A Polícia Civil investiga um furto milionário registrado na residência do empresário Henrique Vorcaro, pai de Daniel Vorcaro, controlador do Banco Master. O crime ocorreu no condomínio de luxo Capitão do Mato, em Nova Lima, na Região Metropolitana de Belo Horizonte. A casa estava vazia no momento da ação, e o suspeito foi detido no dia seguinte na capital mineira.
A invasão ocorreu na madrugada de sábado (20). O imóvel fica localizado no condomínio Capitão do Mato, um dos empreendimentos de alto padrão mais conhecidos da Grande BH, situado às margens da BR-356, em Nova Lima.
Como foi a dinâmica da invasão?
De acordo com os relatos da família à Polícia Militar, o invasor entrou na residência por uma das janelas na madrugada de sábado. Câmeras e levantamentos apontam que o homem permaneceu no interior do imóvel por mais de uma hora e deixou o local carregando um cofre nas costas.
O que foi levado da residência e qual o prejuízo?
A Polícia Civil estima que o prejuízo total seja de aproximadamente R$ 5 milhões. Entre os itens furtados estão:
- Um relógio da marca Richard Mille, avaliado em R$ 1 milhão;
- Sete correntes, uma pulseira, um par de brincos e três anéis, todos com diamantes ou brilhantes;
- Um colar de ouro da grife Tiffany & Co.;
- Seis bolsas de marca e diversos sapatos e chinelos;
- Seis cartões bancários e uma pistola calibre .380 ACP.
Quem é o suspeito preso?
Um homem de 41 anos foi preso no domingo (21) no bairro Goiânia, na Região Nordeste de Belo Horizonte. A polícia informou que ele é especializado em furtos a residências de alto padrão e já havia sido detido em 2023 por um crime semelhante cometido dentro do mesmo condomínio Capitão do Mato.

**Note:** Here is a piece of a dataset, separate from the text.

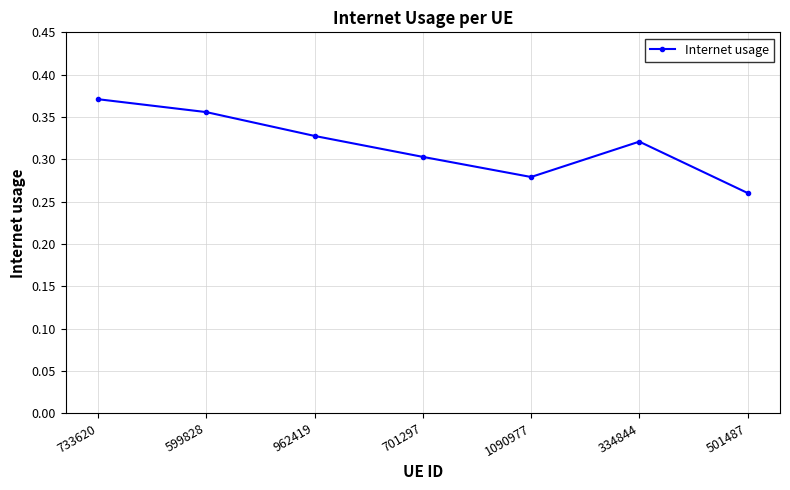

List the labels in order of value, largest first.

733620, 599828, 962419, 334844, 701297, 1090977, 501487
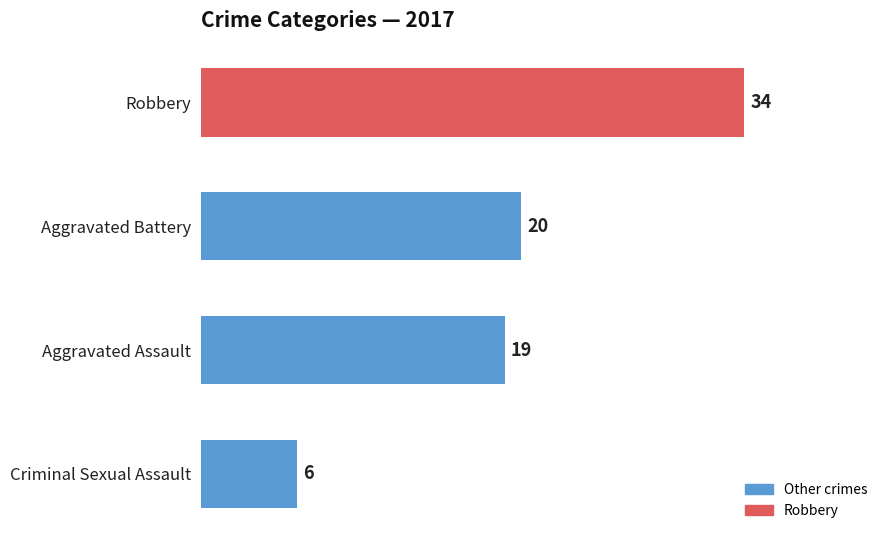

Which label corresponds to the smallest value in the chart?

Criminal Sexual Assault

Como a polícia localizou o investigado?
A prisão ocorreu após uma discussão entre o suspeito e a namorada dele. A mulher encontrou o cofre arrombado na residência do homem e acionou a Polícia Militar para denunciar o fato. No local, os militares constataram que o cofre havia sido serrado na parte traseira. Também foram encontrados aparelhos celulares, uma máscara do Coringa, uma touca balaclava e cartões de crédito em nome da família Vorcaro. Ao ser questionado, o homem apresentou contradições, mas confessou a prática de furtos em imóveis de luxo.
Os bens foram recuperados?
Apenas uma parte dos materiais foi recuperada e restituída às vítimas pela Polícia Civil, que ratificou a prisão em flagrante do homem pelo crime de receptação. Os objetos de maior valor, como as joias com diamantes e o relógio avaliado em R$ 1 milhão, ainda não foram localizados.

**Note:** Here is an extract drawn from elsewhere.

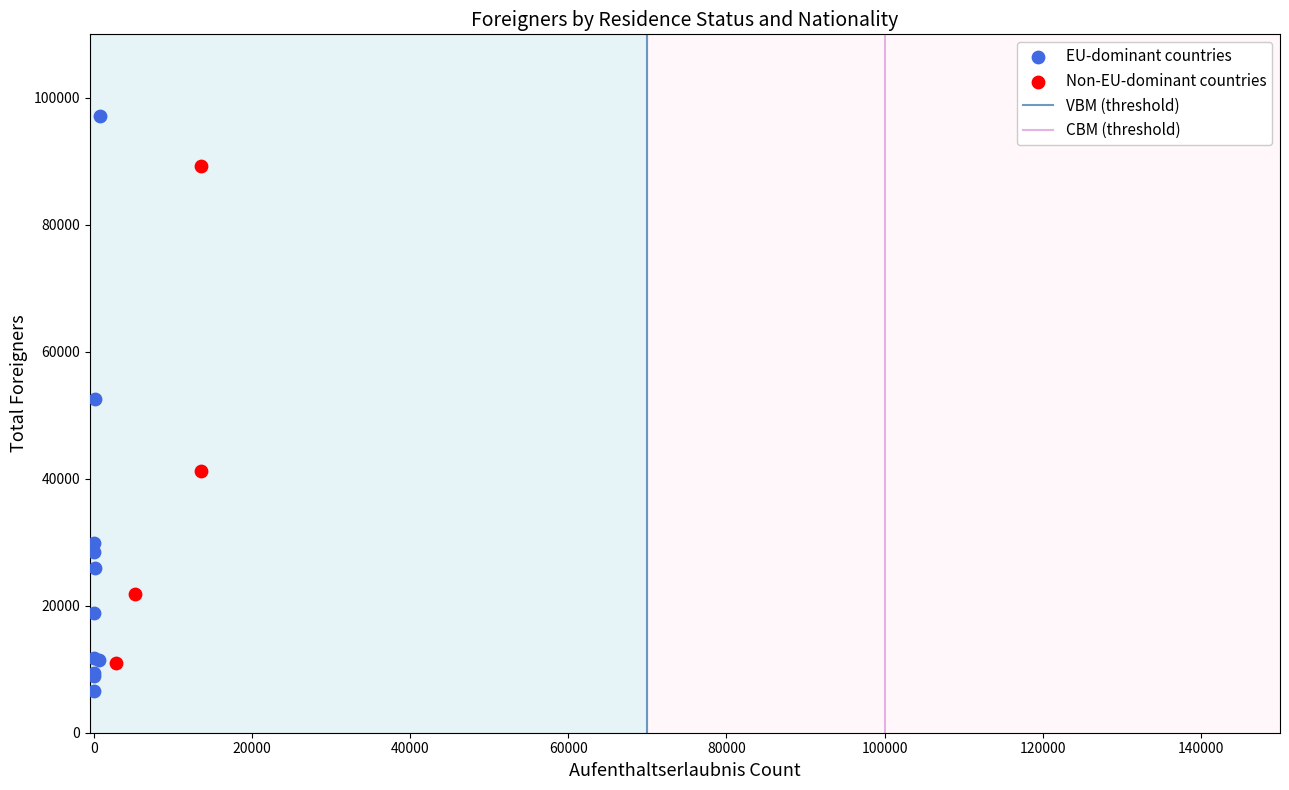

Which series contains the lowest Y value?

EU-dominant countries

A casa foi escolhida por ser da família Vorcaro?
Segundo a Polícia Civil, não há indícios de que o suspeito tenha escolhido o imóvel por causa da identidade dos proprietários. O homem costuma selecionar residências que aparentam estar vazias e desocupadas no momento da ação.

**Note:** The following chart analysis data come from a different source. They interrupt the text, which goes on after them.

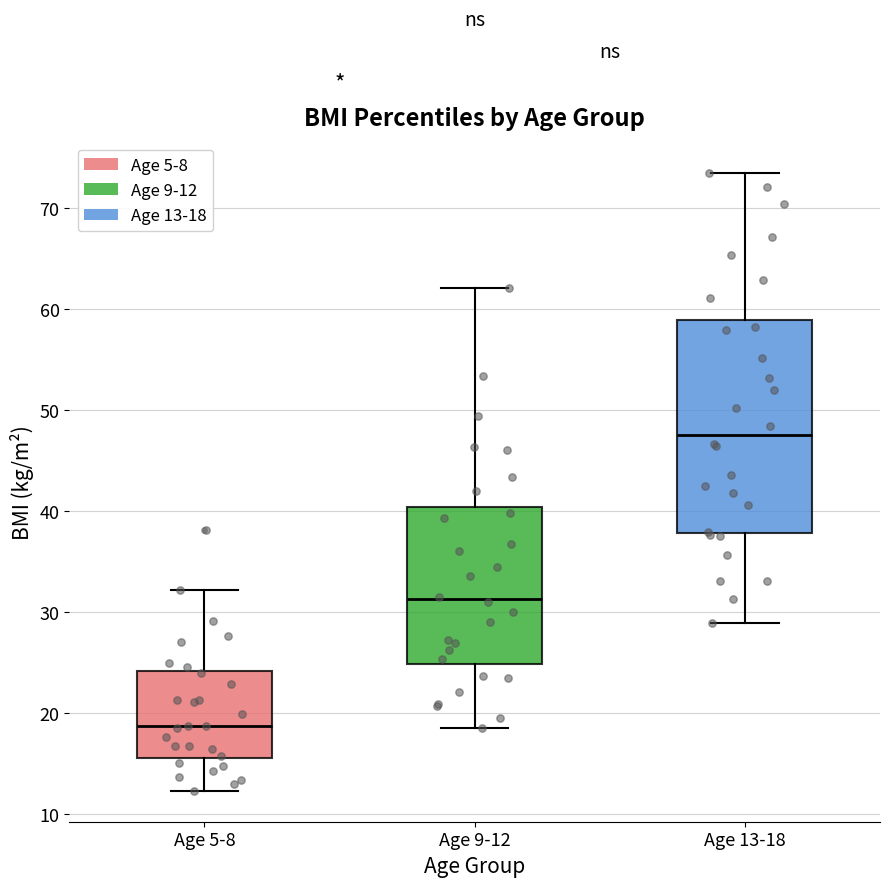

Reading left to right, read every box against the y-axis: the position of its median line, the range the box covers, and the ends of its whiskers. The values are not printed on the chart, so give them approximately, as read against the axis.

Age 5-8: median 19, box 16 to 24, whiskers 12 to 32
Age 9-12: median 31, box 25 to 40, whiskers 19 to 62
Age 13-18: median 48, box 38 to 59, whiskers 29 to 74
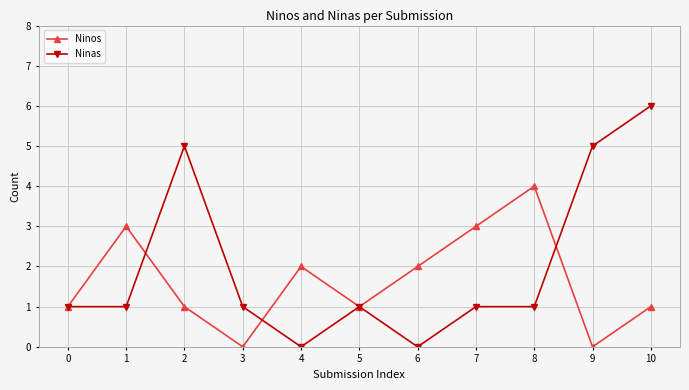

After their last crossing, which series has the higher values: Ninas or Ninos?

Ninas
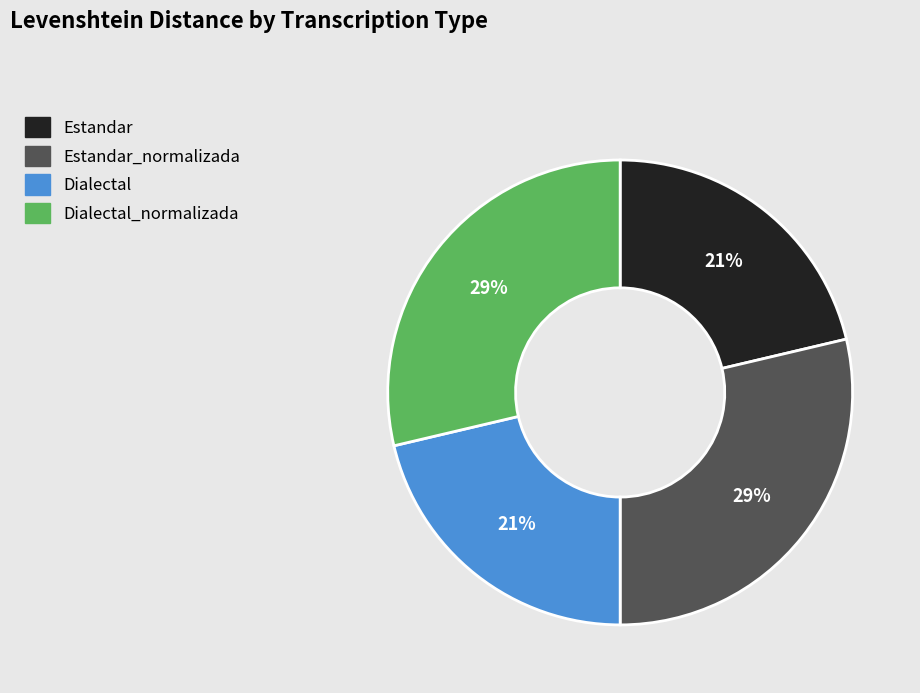

How many slices are in this pie chart?

4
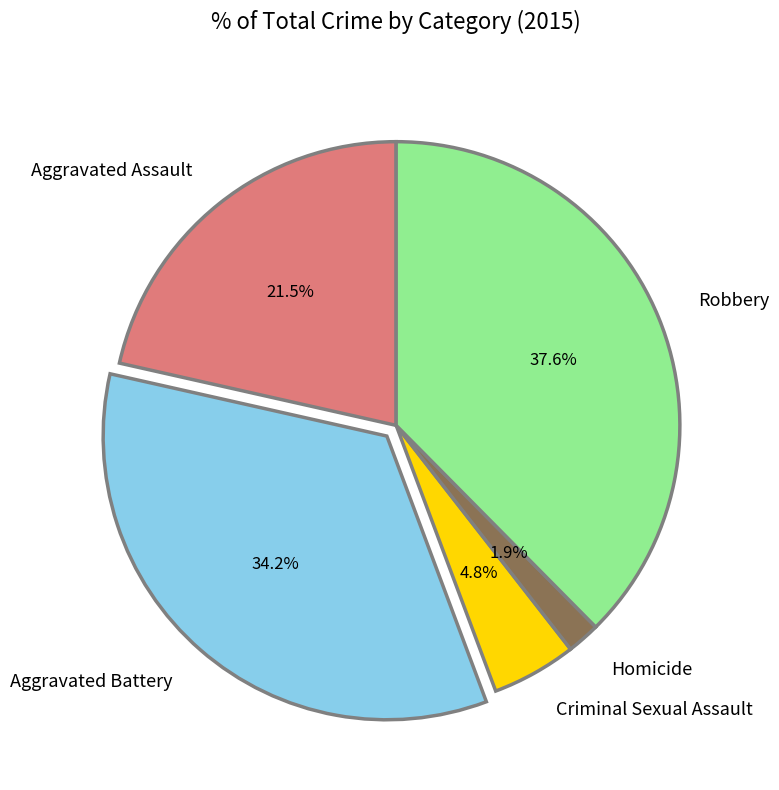

How many slices are in this pie chart?

5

A polícia investiga a participação de outras pessoas?
O caso segue sob investigação da Delegacia Especializada em Furtos e Roubos (Depatri). Os policiais apuram se o suspeito contou com apoio de terceiros para entrar e sair do condomínio fechado, além de buscar a identificação de possíveis receptadores responsáveis por comercializar os itens de luxo que continuam desaparecidos.
Pai e filho atrás das grades
O furto ocorre em meio a um momento turbulento vivido pela família Vorcaro. Na última terça-feira (16), a Segunda Turma do Supremo Tribunal Federal (STF) decidiu manter as prisões de Henrique Vorcaro, pai do banqueiro Daniel Vorcaro, e de Felipe Vorcaro, primo do empresário. Ambos foram alvos da sexta fase da Operação Compliance Zero, da Polícia Federal, que investiga supostas fraudes no sistema financeiro envolvendo o Banco Master. Segundo as investigações, eles teriam auxiliado na ocultação de recursos ligados ao esquema. As defesas negam irregularidades.
Daniel Vorcaro também é investigado no âmbito da operação. Em maio deste ano, a Polícia Federal recusou uma proposta de acordo de colaboração premiada apresentada pelo banqueiro, por considerar insuficientes as informações fornecidas até então. A corporação, porém, não descartou a possibilidade de novas negociações caso sejam apresentados elementos considerados relevantes para as investigações. O empresário segue preso em Brasília.